Of course, the positive letter was offset by a negative one demanding that I attend a medical assessment with the SSA – not in relation to the DLA claim, but regarding my Employment and Support Allowance, which I am receiving whilst I am off work. Fortunately for me the appointment they sent me conflicted with next week’s C appointment so I won’t have to go to it, but the relief is temporary; they weill send another one and then I won’t have good news to balance it and I will totally crack up worrying about it. A, a civil servant (though not with the SSA), advises that it’s really just a formality, but you know me.

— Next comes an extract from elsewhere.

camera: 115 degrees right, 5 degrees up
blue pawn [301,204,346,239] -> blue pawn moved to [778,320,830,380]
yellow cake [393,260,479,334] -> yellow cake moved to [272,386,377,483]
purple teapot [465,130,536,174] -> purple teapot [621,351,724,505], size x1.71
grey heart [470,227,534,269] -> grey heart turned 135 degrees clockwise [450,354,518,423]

I will worry and panic anyway. Perhaps that is not a bad thing as at least they will see that I am a nutjob.
Anyway, it is C in the morning. I have been wondering today what I want from psychotherapy. The thing is, if I am ever successful in leaving perpetual the despair that is my present norm, where will I end up? I actually do not want to be ‘normal’.
That is not to say I want to be mentally ill. Who would choose this? Yet, in a twisted way, it is my comfort zone. It is what I know and what I have always known. It is an inherent part of me, and whilst I hate myself sometimes, I actually don’t want to change my native and entrenched persona. I don’t want to be the slave of the illnesses, but if I had a switch to completely switch them off, I am not sure I would flick it. I cannot enunciate exactly how I feel about this. It’s weird and complex.
I remember watching Stephen Fry’s analysis of his bipolar disorder on BBC2; he, and most of those he spoke to, said they would not flick the metaphorical switch either. I remember being reassured by this as I had always thought I was alone in thinking this.
All the same, I do not want to be experiencing suicidal episodes of depression nor do I want to undergo incidents of psychosis nor panics so severe that I can’t think or breathe. I am a paradoxical dichotomy and I hate myself for my apparent indecisiveness – except that it’s not indecision, because I want both states of affairs.
I think what I want, and indeed the best I can hope for, is just to be able to manage these things when they come to bite me on the arse. I want to go back to work. I want to be able to function socially. I want not to be angry with people for no reason and I want not fear being rejected by them and others. I want to be able to control my depression, anxiety and more psychotic symptoms, not to have them control me.
But oddly, I remain scared of any of them going altogether. I don’t think it’s likely to happen, but isn’t it odd I wouldn’t want it even if it was?